I started to research what this FIP was. I also joined a support group on Yahoo, FIPCatSupport. There is a lot of confusion and misdiagnosis when it comes to FIP. Cornell has tried to study it as well as different Foundations. No one has been able to get a handle on it. The only conclusion is when it appears, it is fatal. It is the nightmare disease!
Over the next week, my beautiful Lucky developed all the classic symptoms – beside the large “jelly belly” filled with liquid, he also lost muscle mass, developed an exposed spine under his fur, squinty eyes and complete loss of energy. Through the support group, I started working with a FIP Researcher in Washington, studying healthy thymus immune function as it relates to FIP. Her research shows a healthy thymus can overcome FIP, and gives owners an option for helping to recover the thymus health of the cat. She also warns against the use of steriods like Prednisone which cause permanent damage to the thymus in cats. Through a regimen of Homeotherapy and supplements, we did manage to reduce the fluid in his stomach by 1.5 inches. He also seemed to start to respond and was more alert again. Unfortunately, this past Thursday, he could not stand on his own and was having trouble breathing. I rushed him back to Emergency and put him on oxygen, but the disease had taken its toll. He stopped breathing and I lost my little dream kitten! He was only 4-months old.

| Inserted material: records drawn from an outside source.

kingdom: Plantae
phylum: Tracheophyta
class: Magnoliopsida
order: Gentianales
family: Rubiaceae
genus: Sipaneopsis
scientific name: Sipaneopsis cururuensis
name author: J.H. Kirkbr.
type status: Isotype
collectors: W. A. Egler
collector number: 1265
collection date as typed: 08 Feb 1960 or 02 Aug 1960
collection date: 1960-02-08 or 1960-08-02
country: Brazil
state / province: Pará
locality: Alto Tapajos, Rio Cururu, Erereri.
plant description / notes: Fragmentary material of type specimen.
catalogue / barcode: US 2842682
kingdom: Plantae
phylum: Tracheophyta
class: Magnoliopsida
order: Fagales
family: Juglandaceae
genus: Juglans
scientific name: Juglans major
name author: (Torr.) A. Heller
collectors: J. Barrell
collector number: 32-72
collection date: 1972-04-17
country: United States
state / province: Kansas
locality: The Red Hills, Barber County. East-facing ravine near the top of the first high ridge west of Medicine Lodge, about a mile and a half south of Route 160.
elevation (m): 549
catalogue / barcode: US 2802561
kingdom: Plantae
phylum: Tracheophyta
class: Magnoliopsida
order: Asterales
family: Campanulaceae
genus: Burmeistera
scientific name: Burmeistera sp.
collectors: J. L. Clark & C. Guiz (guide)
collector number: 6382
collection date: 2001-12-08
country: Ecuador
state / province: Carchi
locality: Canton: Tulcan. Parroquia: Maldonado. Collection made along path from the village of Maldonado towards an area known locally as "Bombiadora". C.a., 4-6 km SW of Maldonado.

I may have only had him for a month, but he had my heart. I loved him enough for a lifetime and he knew it. I just wish that I had more time with him.
No animal deserves a disease like FIP. There needs to be more research and support. There needs to be a cure!
NOTE: A few people have emailed me that they are getting closer to a cure. This is not true. The Head of Internal Medicine at the Animal Hospital contacted Cornell and the different Research Foundations. Almost all FIP research is on hold or has been abandoned in favor of more lucrative grants. If this was a canine disease, there would be a cure already. Felines do not get the research they deserve. This needs to change! We need a cure for FIP - Feline Infectious Peritonitis!